By Katrina Marland

I’m often surprised and amused by what does and doesn’t get attention in today’s media. Some stories are latched onto and hyped up; others are almost entirely ignored. Sometimes it seems like the only way to bring the proper attention to an issue is to pull some kind of crazy stunt that will bring the media running, even if they only want to find out why on earth you would ever do such a thing. But when I read that a man in England spent 48 hours locked in an airtight box with a bunch of plants, I have to admit, stunt or not, I was intrigued.

Dr. Stewart was sealed inside the plant-filled box for 48 hours. (Credit: The Eden Project)

The man was Dr. Iain Stewart, a professor of geosciences at England’s Plymouth University. He constructed an airtight, 130-square-foot box inside the Eden Project’s Rainforest Biome — a botanical garden in Cornwall. He filled it with 150 houseplants, added a hammock, a portable toilet, an exercise bike and a laptop; then walked on in; and sealed the door. For 48 hours straight, the only oxygen he had available to him was the oxygen produced by those plants. They were also the only things keeping his air clean — removing the carbon dioxide that his own breathing produced.

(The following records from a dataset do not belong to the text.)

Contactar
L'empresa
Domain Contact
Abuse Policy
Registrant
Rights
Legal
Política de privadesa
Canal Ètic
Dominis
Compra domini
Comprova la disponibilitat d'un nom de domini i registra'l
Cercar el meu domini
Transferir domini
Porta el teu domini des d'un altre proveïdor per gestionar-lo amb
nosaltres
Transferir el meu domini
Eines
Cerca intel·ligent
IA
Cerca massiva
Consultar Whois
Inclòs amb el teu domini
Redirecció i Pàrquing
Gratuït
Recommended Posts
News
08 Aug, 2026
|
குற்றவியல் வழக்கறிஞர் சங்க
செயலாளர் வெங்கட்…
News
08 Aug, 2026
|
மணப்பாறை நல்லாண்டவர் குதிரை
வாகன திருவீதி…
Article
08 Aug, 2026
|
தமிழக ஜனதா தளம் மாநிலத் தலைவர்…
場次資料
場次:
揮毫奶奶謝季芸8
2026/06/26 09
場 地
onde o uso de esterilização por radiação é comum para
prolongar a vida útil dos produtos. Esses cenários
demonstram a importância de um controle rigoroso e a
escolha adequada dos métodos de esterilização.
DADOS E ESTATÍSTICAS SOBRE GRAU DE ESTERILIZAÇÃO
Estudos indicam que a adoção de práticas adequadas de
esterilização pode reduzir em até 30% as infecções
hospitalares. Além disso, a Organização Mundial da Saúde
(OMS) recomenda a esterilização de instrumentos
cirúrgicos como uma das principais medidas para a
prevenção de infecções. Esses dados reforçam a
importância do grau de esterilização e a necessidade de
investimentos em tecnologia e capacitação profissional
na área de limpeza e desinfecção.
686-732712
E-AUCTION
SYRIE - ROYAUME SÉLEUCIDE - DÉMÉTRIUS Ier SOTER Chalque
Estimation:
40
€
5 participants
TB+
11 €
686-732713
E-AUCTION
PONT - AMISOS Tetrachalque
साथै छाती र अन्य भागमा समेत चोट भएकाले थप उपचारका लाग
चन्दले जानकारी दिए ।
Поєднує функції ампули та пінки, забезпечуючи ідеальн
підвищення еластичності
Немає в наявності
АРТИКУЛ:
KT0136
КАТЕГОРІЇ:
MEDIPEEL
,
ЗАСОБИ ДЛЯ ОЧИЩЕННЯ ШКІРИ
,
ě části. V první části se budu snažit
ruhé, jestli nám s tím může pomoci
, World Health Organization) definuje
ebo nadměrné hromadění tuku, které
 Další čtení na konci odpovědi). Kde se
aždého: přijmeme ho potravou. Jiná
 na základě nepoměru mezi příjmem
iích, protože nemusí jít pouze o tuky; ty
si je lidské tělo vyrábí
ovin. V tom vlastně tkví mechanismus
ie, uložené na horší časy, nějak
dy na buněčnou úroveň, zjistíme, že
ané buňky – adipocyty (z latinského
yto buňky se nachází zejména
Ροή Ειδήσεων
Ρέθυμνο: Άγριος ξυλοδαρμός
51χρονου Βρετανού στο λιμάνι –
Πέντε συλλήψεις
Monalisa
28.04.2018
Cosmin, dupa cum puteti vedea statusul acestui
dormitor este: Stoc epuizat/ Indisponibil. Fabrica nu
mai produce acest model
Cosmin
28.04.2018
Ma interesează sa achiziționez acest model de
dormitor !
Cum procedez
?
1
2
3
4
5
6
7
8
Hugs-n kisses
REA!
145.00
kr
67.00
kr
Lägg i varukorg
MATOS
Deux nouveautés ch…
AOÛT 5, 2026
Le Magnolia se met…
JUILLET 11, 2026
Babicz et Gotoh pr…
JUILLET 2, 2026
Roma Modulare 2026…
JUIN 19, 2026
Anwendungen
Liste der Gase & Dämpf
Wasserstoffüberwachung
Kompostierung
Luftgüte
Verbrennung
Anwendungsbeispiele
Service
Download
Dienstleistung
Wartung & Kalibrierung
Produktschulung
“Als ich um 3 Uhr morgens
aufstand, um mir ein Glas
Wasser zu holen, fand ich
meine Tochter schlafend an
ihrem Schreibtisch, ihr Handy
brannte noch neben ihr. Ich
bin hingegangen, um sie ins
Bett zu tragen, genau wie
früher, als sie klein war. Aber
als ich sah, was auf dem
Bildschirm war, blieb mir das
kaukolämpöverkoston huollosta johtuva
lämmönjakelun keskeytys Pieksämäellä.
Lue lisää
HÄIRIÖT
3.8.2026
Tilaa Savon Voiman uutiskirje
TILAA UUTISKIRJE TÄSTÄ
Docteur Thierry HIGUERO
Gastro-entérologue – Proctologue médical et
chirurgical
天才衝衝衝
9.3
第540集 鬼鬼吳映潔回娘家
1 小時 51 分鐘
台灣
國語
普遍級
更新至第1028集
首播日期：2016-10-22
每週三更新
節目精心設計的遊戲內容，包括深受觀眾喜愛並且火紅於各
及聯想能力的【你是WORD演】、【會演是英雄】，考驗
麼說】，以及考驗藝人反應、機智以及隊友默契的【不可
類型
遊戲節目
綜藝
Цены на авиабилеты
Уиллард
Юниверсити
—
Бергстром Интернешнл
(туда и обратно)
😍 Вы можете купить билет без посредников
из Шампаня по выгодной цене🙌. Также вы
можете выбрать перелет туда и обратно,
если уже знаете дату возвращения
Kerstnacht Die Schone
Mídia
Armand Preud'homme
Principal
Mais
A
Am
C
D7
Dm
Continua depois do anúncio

To me, this was one of those odd moments of clarity in which you realize something you thought you already knew. Kind of like when you know that 10 miles is a long distance, but you don’t realize how long until you try to run it. Objectively, we know that plants produce oxygen, absorb CO2 and generally clean and maintain the air we breathe. But that relationship becomes a lot more real when you’re locked in a box knowing that your life depends on a handful of those natural air filters.

Overall, the plants did their thing. They photosynthesized away while Stewart read, slept, worked and exercised. Other than some headaches from the difference in oxygen levels (essentially the same as altitude sickness — without the altitude), he fared just fine.

But why put yourself through the rigors of such an experiment, not to mention doing it in a clear box in the middle of a public place? As Stewart told The Independent, “That box, this experiment, is the planet.”

It is a disturbingly accurate analogy, if you think about it. The box and the air in it being our atmosphere, the houseplants being the forests and plants (yes, I’m counting algae) that provide our oxygen and Dr. Stewart being all of us … well, what’s the difference? It’s hard to grasp because the world just looks so darn big, but we live in the same conditions, with limited air and a finite number of oxygen producers. Our box is just much, much bigger.